And the challenges were fierce. Consider the longest word, “ininterrumpidamente,” meaning without interruption. That was spelled correctly, while “respeto” tripped up several students because they added a “c” from the English word “respect.”
District 3 followed the rules of the national bee with a “pronouncer,” Ileana Infante from Hunter College, and a panel of judges that included a state Regent, three administrators and a student from nearby MS 247, another dual language school.
“So that competitors would feel a sense of formality and seriousness, we invited a group of MS 247 students to welcome and register the competitors,” said Jacqueline Morison, the dual language bilingual coordinator at PS 87 and the spelling bee’s organizer.
With excitement high and an undercurrent of tension among parents as well as students, the spelling bee began. Spellers from each school — PS 75, PS 84, PS 87, PS 145, PS 163, PS 165 and PS 180 — listened to the word, and some asked the pronouncer to repeat the word or use it in a sentence before writing the word on a slate to help visualize it. Participants repeated the word, spelled it (including accents) and then repeated it again.

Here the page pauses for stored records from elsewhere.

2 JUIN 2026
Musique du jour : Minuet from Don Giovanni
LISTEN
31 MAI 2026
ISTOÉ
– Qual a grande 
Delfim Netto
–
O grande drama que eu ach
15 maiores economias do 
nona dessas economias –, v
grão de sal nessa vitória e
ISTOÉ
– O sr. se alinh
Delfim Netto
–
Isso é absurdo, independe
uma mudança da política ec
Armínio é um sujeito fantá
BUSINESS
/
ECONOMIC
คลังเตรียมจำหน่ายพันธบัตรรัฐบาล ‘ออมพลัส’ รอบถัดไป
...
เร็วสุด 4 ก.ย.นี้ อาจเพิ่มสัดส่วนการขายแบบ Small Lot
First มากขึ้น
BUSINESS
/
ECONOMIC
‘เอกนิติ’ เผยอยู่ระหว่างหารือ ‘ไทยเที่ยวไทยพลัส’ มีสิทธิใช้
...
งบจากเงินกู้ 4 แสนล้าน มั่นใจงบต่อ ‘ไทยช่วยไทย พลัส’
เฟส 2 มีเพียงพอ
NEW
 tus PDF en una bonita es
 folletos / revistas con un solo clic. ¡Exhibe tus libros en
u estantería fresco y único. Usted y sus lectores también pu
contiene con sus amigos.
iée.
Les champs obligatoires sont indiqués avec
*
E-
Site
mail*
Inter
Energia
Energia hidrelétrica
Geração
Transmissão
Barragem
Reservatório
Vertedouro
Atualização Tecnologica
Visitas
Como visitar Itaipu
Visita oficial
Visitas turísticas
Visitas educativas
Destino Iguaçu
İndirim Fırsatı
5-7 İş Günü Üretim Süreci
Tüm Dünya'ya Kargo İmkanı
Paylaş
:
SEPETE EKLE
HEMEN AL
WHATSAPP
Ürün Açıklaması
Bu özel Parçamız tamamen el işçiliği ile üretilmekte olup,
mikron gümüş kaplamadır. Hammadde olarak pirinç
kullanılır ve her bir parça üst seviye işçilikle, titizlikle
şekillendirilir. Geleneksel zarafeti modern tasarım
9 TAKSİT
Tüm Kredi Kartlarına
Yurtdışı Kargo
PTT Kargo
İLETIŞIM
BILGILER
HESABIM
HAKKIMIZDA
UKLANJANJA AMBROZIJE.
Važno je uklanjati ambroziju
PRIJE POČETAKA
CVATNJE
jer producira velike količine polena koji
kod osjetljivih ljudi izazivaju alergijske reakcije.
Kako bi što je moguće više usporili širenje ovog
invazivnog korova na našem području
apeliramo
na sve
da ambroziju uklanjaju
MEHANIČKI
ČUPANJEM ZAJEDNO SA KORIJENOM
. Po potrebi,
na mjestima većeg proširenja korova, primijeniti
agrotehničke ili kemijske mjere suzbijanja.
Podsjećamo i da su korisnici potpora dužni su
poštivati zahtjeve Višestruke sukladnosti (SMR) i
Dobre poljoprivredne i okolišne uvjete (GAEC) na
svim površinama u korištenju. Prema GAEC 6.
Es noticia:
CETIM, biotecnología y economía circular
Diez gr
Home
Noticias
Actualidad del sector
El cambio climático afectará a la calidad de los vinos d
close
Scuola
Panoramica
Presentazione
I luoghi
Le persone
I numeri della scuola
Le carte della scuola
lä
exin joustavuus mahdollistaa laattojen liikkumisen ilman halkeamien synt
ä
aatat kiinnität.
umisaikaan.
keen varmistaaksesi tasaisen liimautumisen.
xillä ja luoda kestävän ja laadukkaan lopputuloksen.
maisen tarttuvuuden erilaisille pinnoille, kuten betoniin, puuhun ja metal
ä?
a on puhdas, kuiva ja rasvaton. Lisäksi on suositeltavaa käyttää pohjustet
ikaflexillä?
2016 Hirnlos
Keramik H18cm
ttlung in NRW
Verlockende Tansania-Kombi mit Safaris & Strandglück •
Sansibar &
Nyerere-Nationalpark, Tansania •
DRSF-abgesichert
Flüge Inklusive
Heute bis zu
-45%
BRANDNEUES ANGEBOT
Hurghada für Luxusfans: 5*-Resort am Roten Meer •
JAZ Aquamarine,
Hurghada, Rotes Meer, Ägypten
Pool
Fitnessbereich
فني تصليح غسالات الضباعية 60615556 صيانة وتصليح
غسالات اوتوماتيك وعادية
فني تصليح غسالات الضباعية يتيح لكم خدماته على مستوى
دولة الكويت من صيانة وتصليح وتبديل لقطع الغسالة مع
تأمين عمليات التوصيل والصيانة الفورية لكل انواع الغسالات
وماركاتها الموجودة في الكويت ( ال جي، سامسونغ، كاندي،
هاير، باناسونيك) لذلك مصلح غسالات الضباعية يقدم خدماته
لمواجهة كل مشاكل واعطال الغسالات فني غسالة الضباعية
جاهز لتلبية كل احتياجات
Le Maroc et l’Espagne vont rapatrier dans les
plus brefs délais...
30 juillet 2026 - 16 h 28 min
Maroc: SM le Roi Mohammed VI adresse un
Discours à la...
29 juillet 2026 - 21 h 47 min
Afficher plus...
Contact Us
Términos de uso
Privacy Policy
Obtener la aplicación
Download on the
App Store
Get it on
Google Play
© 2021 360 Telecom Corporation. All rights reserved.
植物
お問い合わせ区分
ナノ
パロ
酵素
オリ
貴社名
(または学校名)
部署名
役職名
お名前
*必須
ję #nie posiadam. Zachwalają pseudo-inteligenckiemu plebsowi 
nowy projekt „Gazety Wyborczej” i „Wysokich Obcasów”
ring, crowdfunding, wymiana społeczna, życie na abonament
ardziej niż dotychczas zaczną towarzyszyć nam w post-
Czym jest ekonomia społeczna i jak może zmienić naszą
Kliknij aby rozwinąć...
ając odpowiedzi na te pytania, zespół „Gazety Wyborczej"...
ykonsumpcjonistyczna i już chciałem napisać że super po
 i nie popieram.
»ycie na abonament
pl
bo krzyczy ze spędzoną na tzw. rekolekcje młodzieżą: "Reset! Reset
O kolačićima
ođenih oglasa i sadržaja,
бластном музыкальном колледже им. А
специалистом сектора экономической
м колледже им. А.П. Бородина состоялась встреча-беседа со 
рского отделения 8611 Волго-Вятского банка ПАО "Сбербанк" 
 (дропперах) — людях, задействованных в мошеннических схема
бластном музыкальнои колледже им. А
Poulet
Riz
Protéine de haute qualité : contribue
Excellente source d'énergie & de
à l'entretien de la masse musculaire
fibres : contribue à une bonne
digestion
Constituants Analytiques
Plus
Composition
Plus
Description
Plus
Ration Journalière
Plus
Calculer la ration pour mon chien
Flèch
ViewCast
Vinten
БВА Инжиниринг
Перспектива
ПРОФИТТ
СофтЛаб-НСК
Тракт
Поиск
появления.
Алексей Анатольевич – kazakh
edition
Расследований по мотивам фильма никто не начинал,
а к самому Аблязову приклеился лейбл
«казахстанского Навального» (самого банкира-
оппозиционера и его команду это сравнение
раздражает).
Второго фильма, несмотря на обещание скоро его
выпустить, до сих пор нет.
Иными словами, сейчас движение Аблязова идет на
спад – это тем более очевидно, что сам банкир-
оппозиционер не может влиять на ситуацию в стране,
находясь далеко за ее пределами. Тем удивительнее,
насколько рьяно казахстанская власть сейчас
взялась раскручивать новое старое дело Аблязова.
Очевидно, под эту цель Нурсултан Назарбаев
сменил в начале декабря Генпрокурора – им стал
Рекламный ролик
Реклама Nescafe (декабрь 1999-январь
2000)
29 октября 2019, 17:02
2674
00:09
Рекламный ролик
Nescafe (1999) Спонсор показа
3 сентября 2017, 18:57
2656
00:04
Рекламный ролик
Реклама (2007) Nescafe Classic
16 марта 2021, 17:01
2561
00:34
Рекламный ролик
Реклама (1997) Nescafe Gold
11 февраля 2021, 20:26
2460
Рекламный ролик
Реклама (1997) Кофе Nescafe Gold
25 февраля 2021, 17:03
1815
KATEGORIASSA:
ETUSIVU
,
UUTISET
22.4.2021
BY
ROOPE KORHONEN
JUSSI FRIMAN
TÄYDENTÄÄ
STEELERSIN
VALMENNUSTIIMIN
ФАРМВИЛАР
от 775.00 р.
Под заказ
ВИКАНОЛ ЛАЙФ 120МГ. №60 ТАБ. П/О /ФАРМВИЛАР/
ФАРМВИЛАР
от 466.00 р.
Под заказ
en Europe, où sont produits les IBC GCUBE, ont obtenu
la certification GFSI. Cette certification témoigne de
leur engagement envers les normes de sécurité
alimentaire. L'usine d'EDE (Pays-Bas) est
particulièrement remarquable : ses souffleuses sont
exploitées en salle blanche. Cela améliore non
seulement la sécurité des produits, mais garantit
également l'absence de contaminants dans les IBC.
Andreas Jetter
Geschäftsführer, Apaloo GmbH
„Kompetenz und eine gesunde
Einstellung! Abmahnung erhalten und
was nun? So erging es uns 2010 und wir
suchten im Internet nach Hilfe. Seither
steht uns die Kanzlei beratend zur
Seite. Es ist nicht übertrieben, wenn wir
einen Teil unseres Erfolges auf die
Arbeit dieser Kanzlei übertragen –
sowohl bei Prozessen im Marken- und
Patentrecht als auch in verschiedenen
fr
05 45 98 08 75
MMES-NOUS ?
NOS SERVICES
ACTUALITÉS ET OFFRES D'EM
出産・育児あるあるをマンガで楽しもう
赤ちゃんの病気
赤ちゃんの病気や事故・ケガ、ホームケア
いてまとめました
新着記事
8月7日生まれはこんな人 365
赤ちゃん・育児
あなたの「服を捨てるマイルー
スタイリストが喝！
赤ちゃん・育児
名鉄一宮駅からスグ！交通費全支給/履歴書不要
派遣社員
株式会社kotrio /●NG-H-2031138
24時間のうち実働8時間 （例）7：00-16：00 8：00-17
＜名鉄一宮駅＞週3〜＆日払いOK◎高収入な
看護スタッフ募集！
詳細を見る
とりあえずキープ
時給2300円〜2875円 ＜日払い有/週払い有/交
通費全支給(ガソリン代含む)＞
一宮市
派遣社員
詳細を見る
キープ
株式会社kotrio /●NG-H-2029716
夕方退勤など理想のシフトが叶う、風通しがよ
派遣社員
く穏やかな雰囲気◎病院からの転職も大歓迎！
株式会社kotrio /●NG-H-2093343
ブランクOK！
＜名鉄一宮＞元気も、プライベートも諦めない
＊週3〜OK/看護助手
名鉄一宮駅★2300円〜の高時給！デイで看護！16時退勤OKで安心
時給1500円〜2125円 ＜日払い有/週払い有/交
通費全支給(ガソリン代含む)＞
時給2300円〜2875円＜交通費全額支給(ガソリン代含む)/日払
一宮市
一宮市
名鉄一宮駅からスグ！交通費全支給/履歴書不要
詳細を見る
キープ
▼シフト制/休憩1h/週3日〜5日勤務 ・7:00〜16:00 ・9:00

After four exciting rounds and 220 word challenges, the 10 students still standing were declared the winners.
“This is not just about spelling. We’re also celebrating the hard work these children put in throughout the year to prepare for today,” said 3rd-grade teacher Adriana Peña, who teaches in both English and Spanish.
Parent Sara Bomim, whose two sons have competed in the spelling bees, also spoke about the long hours it takes to prepare.
A staunch supporter of dual language schools, Bomim said children going into a dual language program in kindergarten “don’t know there’s any other way to learn.”